提示テキスト:
【健康カプセル!ゲンキの時間】(TBS系)2016年8月28日放送
「体力強化から認知症予防まで!大人のためのゲーム講座」
ゲームセンターに繰り出し、家ではテレビゲームを楽しむ――。こんな高齢者、いわゆる「シルバーゲーマー」が今、増えている。
単なる暇つぶし...かと思いきや、実はゲームには高齢者の健康につながる様々な効果が期待されている。
脳年齢が実際より50歳ほど若く
フリーアナウンサーの鈴木史朗さん(78)は、意外にも芸能界屈指のゲーム通だ。次々出てくるゾンビと戦うサバイバルホラーゲーム「バイオハザード」に夢中で、毎日欠かさず2時間はプレーしているという。
鈴木「我々高齢者は放っておくと認知症になりかねない。ゲームは脳の活性化に役立つ」

やること:
A – 高齢者とゲームの記事によると、鈴木史朗さんは毎日どれくらいゲームをプレーしているか。
B – 高齢者とゲームの記事から、「ゲームセンターに繰り出し、家」を含む箇所から「時間はプレーしているという。」までをそのまま書き写してください。
C – 高齢者とゲームの記事を、最後の文の後から書き継いでください。

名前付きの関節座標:
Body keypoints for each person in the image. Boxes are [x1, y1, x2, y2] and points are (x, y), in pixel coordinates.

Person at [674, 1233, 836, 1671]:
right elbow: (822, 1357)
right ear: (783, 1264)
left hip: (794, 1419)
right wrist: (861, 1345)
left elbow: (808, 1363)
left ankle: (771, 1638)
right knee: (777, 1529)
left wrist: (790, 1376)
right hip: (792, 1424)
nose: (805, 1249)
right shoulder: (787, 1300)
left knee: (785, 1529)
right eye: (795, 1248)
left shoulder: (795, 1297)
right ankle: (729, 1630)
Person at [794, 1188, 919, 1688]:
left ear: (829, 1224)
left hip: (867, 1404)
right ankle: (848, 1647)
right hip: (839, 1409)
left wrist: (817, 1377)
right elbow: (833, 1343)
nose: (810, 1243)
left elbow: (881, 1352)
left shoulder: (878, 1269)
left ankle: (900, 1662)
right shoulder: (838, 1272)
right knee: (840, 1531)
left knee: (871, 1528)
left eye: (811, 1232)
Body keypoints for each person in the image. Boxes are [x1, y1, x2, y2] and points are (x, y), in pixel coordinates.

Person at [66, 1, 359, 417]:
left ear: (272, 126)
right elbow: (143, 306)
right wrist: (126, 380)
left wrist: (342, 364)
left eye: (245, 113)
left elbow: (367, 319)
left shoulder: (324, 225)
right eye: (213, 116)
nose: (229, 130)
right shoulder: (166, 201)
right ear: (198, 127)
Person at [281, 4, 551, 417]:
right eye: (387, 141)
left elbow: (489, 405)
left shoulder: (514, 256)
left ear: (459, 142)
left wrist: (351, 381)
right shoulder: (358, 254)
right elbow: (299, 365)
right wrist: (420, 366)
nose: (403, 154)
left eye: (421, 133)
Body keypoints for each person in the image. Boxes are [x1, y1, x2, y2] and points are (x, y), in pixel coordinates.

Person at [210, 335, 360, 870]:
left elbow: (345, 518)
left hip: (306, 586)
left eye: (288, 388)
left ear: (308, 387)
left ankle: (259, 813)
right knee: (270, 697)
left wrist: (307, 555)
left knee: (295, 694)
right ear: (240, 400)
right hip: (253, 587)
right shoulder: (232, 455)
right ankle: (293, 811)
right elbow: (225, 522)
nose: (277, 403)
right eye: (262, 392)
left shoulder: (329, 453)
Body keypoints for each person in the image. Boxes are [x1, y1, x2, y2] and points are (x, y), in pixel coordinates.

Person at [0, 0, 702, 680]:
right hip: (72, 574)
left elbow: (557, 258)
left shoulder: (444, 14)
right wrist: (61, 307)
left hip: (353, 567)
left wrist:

課題ごとの回答:
A – 毎日欠かさず2時間プレーしている。

B –
ゲームセンターに繰り出し、家ではテレビゲームを楽しむ――。こんな高齢者、いわゆる「シルバーゲーマー」が今、増えている。
単なる暇つぶし...かと思いきや、実はゲームには高齢者の健康につながる様々な効果が期待されている。
脳年齢が実際より50歳ほど若く
フリーアナウンサーの鈴木史朗さん(78)は、意外にも芸能界屈指のゲーム通だ。次々出てくるゾンビと戦うサバイバルホラーゲーム「バイオハザード」に夢中で、毎日欠かさず2時間はプレーしているという。

C –
これはゲーマーの妄言というわけではない。東京大学大学院情報学環・馬場章元教授が行った実験では、ゲームをする人としない人とで「達成力」「遂行力」「思考力」「集中力」「動体視力」「瞬発力」の6つの能力を比較したところ、ゲームをする人の方が全てにおいて高いという結果が出ている。
鈴木「一番能力が上がったと感じるのは車の運転。赤信号なのに突っ込んできた子供連れのお母さんの車を、ゲームのおかげの瞬発力で一瞬で避けた」
ゲームの効果があらわれているのは、鈴木さんだけではない。
大阪府の加三清さん(79)は、還暦祝いに子供からゲーム機をプレゼントされたのをきっかけに、テレビゲームが日課になった。
加三「ゲームはストレス解消というか気分転換というか、その日の終わりに自分の精神状態をノーマルにする」
脳年齢チェックのテストを受けてもらうと、何と30代相当と、実年齢よりも50歳ほど若い結果が出た。
家にテレビゲームがない人は、手と脳を同時に使う日曜大工や料理で、同程度の脳への刺激が得られる。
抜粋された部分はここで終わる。